The country’s architecture and design is practical and delightful in equal measure, from picture-perfect windmills to gabled wooden houses and eco-friendly clogs. The modern culture of the Netherlands is equally fascinating – the country has a rich history of social tolerance, including its famously liberal drugs policy, and was the first country in the world to legalise same-sex marriage.
The Dutch people are avid cyclists, witty and pragmatic, and get stuff done in a no-nonsense kind of way. If you can turn an inhospitable, below-sea-level country into a thriving, dynamic economy, you can probably conquer the world.
If you can ride a bike, the Netherlands is the perfect place to experience a country on two wheels, with the best cycle paths in the world, a pancake-flat landscape, and a culture that sees cycling as the best (and often only) way to travel.
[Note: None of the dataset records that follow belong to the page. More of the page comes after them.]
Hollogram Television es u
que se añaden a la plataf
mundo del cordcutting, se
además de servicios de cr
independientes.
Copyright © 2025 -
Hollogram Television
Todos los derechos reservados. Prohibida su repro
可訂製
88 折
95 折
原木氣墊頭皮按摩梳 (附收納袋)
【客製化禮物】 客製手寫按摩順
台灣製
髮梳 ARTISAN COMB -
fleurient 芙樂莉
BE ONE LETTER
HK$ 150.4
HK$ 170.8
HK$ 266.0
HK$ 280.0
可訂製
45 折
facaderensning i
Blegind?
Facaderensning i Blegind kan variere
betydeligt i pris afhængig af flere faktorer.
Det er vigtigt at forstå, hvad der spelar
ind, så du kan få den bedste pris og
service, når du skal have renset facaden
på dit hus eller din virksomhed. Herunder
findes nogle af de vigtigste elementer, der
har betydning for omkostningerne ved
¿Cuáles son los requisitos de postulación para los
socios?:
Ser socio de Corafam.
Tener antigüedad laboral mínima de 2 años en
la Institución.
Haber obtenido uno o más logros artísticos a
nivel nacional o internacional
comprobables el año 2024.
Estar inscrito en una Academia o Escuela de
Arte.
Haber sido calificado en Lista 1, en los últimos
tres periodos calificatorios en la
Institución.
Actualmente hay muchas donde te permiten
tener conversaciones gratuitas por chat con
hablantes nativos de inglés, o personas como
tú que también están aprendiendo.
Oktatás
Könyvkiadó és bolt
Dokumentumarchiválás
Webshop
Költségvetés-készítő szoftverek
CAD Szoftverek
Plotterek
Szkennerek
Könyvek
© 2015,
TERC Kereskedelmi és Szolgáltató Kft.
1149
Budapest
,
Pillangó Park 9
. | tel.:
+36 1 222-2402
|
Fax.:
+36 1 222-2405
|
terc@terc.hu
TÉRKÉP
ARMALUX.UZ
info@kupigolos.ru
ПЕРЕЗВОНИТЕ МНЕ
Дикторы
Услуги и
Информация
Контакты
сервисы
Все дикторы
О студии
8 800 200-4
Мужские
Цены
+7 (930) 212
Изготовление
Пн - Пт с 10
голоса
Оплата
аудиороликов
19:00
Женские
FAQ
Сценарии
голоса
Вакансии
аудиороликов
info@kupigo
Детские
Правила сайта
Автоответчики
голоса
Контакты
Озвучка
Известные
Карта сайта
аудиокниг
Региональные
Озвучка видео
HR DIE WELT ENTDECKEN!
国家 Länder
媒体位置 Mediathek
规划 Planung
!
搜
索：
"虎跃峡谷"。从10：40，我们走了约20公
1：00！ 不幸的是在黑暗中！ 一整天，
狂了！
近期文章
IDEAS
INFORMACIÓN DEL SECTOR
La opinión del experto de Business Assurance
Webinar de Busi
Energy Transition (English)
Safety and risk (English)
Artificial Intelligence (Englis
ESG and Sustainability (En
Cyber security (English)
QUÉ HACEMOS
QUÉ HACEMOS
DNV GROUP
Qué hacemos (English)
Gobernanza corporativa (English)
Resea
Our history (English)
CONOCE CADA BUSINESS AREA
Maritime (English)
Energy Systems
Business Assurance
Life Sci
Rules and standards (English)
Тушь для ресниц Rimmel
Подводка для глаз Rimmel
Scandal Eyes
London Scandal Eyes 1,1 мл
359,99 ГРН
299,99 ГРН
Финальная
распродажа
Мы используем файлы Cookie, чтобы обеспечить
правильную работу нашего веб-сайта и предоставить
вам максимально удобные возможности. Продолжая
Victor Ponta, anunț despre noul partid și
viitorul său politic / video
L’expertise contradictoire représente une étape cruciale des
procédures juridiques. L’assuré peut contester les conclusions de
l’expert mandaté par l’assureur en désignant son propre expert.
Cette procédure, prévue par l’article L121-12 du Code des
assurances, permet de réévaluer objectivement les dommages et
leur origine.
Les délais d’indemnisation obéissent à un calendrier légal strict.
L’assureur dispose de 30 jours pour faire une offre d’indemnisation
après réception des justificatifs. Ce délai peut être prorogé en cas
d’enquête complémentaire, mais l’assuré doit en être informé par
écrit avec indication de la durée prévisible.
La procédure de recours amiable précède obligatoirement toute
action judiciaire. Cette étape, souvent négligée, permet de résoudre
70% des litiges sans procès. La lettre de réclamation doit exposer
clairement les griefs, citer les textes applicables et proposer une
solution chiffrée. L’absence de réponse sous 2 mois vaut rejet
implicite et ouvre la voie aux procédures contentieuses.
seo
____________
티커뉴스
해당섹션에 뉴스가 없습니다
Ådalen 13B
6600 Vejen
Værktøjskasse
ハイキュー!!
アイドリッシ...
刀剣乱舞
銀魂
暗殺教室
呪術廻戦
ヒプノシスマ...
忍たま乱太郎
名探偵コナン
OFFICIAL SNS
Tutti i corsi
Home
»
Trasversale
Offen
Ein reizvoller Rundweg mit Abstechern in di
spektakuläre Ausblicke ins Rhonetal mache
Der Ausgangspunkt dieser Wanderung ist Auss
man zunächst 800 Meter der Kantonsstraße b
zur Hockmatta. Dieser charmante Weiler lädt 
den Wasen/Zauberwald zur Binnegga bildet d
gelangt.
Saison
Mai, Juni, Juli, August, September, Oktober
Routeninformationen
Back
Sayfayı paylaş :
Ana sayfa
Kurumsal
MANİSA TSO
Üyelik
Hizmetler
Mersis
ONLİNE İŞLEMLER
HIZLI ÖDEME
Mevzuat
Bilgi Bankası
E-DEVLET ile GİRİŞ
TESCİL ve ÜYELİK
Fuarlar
If you’re travelling further afield, the Netherlands’ trains and buses are clean, comfortable and super-efficient, covering most towns and villages across the country. Cities like Amsterdam and Rotterdam also have a metro network, and you’ll find trams in Amsterdam, Rotterdam, The Hague and Utrecht.
A hire car is the best way to explore the more remote areas of the country, such as Zeeland and The North Sea islands – take your time, enjoy the scenery, and explore all the wonderful towns and villages along the way.
Things to watch out for
Cyclists rule the roads in the Netherlands, and most towns and cities have separate cycle lanes so they don’t have to ride in traffic. However you must give way to cyclists if you’re driving across a cycle lane - if you are involved in a collision with a cyclist, you will automatically be liable unless you can prove that the cyclist was in error, in which case you will still be half liable.